**DATASET RECORDS:**

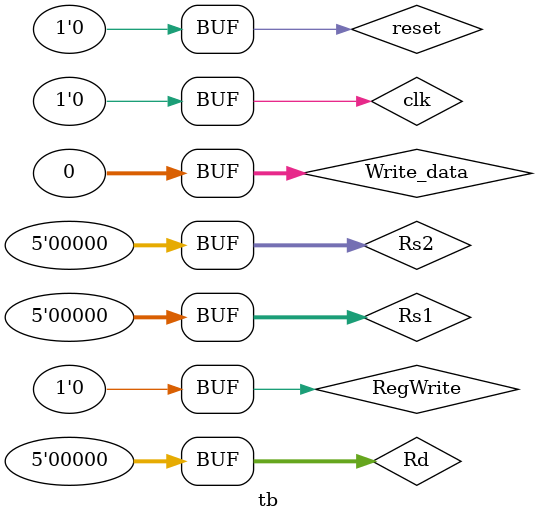
<source format=v>
`timescale 1ns / 1ps


module tb;

	// Inputs
	reg clk;
	reg reset;
	reg RegWrite;
	reg [4:0] Rs1;
	reg [4:0] Rs2;
	reg [4:0] Rd;
	reg [31:0] Write_data;

	// Outputs
	wire [31:0] read_data1;
	wire [31:0] read_data2;

	// Instantiate the Unit Under Test (UUT)
	REg_File uut (
		.clk(clk), 
		.reset(reset), 
		.RegWrite(RegWrite), 
		.Rs1(Rs1), 
		.Rs2(Rs2), 
		.Rd(Rd), 
		.Write_data(Write_data), 
		.read_data1(read_data1), 
		.read_data2(read_data2)
	);

	initial begin
		// Initialize Inputs
		clk = 0;
		reset = 0;
		RegWrite = 0;
		Rs1 = 0;
		Rs2 = 0;
		Rd = 0;
		Write_data = 0;

		// Wait 100 ns for global reset to finish
		#100;
        
		// Add stimulus here

	end
      
endmodule


</source>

**EXERCISE AIM:**
Across all the records above, count the lines that contain "wire" and reply with only the number.

**EXERCISE SOLUTION:**
2